We generally build a community of people we trust, our friends, and so we gain a degree of trust that what they share is consistently reliable (or at least is in tune with our thinking). What happens is that the algorithms that select what we see often change and so they can fool one of our friends into sharing stuff from a dubious source. Because we trust them, we in turn share it without checking.

Urban Legends on Steroids

What is fascinating is that there is rather a lot of information (and misinformation) sloshing about out there, and many of us are simply skimming the surface and are not actually consuming it at all, nor even really pondering over what is and is not true. Instead we grasp what is being said via just the headline, or perhaps a brief paragraph and then happily share it.

We are perhaps suffering from information overload, and so we happily post such links as a way of making a statement about who we are and what we care about. The things that align with our thoughts and beliefs get shared, and also the things that amuse or shock us as well. This is perhaps a form of natural selection for such information because the stuff that fails to attract any real interest will rapidly fade.

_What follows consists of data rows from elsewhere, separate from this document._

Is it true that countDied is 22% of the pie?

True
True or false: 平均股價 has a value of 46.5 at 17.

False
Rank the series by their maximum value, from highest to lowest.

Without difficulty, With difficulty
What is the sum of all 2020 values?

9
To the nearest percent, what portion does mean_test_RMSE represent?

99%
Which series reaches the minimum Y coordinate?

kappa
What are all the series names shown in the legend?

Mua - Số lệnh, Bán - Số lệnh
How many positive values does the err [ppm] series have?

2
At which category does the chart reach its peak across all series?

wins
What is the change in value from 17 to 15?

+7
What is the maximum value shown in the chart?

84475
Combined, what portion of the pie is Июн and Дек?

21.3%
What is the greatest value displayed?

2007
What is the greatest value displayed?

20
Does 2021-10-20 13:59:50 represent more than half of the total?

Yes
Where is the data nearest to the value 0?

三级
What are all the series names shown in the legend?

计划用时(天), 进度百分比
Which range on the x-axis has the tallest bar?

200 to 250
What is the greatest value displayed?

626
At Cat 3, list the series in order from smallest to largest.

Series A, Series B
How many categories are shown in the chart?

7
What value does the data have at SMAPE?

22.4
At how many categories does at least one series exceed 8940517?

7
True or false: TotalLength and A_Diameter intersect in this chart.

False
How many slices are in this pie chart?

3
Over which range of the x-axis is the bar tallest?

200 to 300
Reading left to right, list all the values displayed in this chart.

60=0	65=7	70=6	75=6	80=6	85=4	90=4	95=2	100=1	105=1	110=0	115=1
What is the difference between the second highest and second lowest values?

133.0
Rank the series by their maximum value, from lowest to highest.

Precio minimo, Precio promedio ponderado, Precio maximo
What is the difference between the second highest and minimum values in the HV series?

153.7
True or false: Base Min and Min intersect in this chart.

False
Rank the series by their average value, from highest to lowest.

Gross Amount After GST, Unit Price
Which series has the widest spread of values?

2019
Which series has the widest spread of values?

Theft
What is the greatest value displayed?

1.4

We have always exchanged information and told each other stories. What is different is that the volume of that information flow has greatly accelerated and so we cope with this increased volume on social media by skimming the surface. The net effect is that rather a lot of misinformation gets promoted.

An Example

Hillary Clinton is the most honest candidate in the US election, (check that link if you wish, it really is true), yet it is a rather popular idea that she is one of the most dishonest and is about to go to jail, and even those in her own party often embrace that view.

A recent meme that popped up, and keeps popping up is this …

… and yet none of this is true, not one word.

When it popped up yet again recently, I shared my debunking of this myth.

The reaction?

My debunk was purged and I was blocked.

That perhaps illustrates that many are simply not interested in finding out what is really true, and would far rather embrace a flow of information that aligns what whatever they perceive to be “truth” and discard anything and everything that does not align with that.

The term we often bandy about to describe our age is the “Information Age”, but perhaps it can more accurately be described the “Misinformation Age”. With so many absorbing a torrent of fictitious information as fact it should come as no surprise to observe the emergence of Trump or that the UK voted against what is actually in their best interests and opted to quit the EU after a political BREXIT campaign that is now demonstrated to have been one of the most dishonest political campaigns ever seen in the UK.

Bottom Line: Think about the serious stuff that you are sharing and ask yourself it it is actually credible, reliable or true. Also build up a list of dubious sources and so whenever you see stuff from one of them, it becomes an instant “bullshit” alert, no matter who shared it.